++++ Text provided ++++
Image via poweredbysearch.com used via creative commons attribution license.
Last week, I nuked my social media.
What does ‘nuking’ mean? In the case of twitter, I deleted all previous tweets and likes. In the case of facebook, I deleted all posts, deleted my pages, left all groups except those few related to organizing with individuals in my immediate physical environment. I have setup both to auto-repost links to my work and articles published elsewhere (I fully expect most of my friends to not actually see these as exterior links are heavily suppressed by facebook sorting algorithms). I have set an intention to not post or comment on either platform for 30 days (other than the aforementioned automated reposting) and we’ll see what happens.
This act is part of a long term strategy of social media divestment while avoiding deletion (although it feels like I’m drifting towards the surgical cleanliness of simply deleting my accounts). This disengagement from social media feels to me to be especially important now as my feed has become increasingly toxic coupled with the increasing evidence of not hypothetical abuse potential but actual, real life harassment facilitated by social media & guilt by association.
Doing this allowed me to keep one useful feature of Twitter (that is, the propensity of people to use it as a crappy RSS reader) and the two ‘killer’ features of Facebook (the ability of anyone to reach out and contact me without us sharing contact info in addition to event invites and coordination). The only other social media I have a private Instagram and a forlorn, uncurated google+ I’m not sure what to do with.
++++ Supplied information ++++
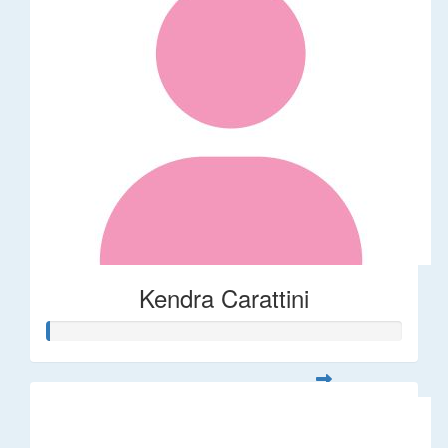
Kendra Carattini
++++
(Activities)
a) Copy the passage from the social media post word for word, starting with "What does ‘nuking’" and going on through "see what happens.".
b) Proceed with the social media post by writing its next part, beginning after its last sentence.

(Answers to the tasks)
a)
What does ‘nuking’ mean? In the case of twitter, I deleted all previous tweets and likes. In the case of facebook, I deleted all posts, deleted my pages, left all groups except those few related to organizing with individuals in my immediate physical environment. I have setup both to auto-repost links to my work and articles published elsewhere (I fully expect most of my friends to not actually see these as exterior links are heavily suppressed by facebook sorting algorithms). I have set an intention to not post or comment on either platform for 30 days (other than the aforementioned automated reposting) and we’ll see what happens.

b)
The most important thing I ‘gained’ by doing this (besides a slight hardening my life against attacks that make use of a long litany of public pronouncements) is that it has freed me from the ‘identity maintenance’ costs of the platforms. That is to say, nuking has helped me better manage the natural human tendency to become interested in projecting a certain image of oneself, and going to increasing lengths to maintain that. (On a related note, I deleted my twined linkedin accounts last year and it made me feel better).
This is slightly charged due to the conventional wisdom that as a working artist I need to master social media as part of my career. I don’t think this is actually true, I think it’s simply something people say (only a slim minority of traffic and funding has ever come from facebook or twitter and on a career level I’ve decided to double down on platforms that have shown a better, direct benefit to promoting my writing and creative life). But, even if it is true, it’s become increasingly obvious to me that I have to take control over my information inputs and outputs. The ‘default’ option, the unthinking drift towards hyper-connected reflexive sharing has become something of a default option was never designed fully with my interests in mind.
It’s been interesting ‘weaning’ myself away from mindless posting. I miss that ineffable feeling of connections to my friends, the quantified approval for my thoughts or images. This is all learning in real-time with constant readjustments. However, I seem to have been reading and writing more. And, most promisingly, I seem to have been thinking longer thoughts than the scraps of cleverness that would be better formatted to fit in a status update box for which I fear I might have been previously conditioned. For this, I’m grateful and for this I’m happy to see what the next 20 out of 30 no comment/post days will bring.
And what about you? How has your relationship to social media changed? What platforms do you use and how do you use them?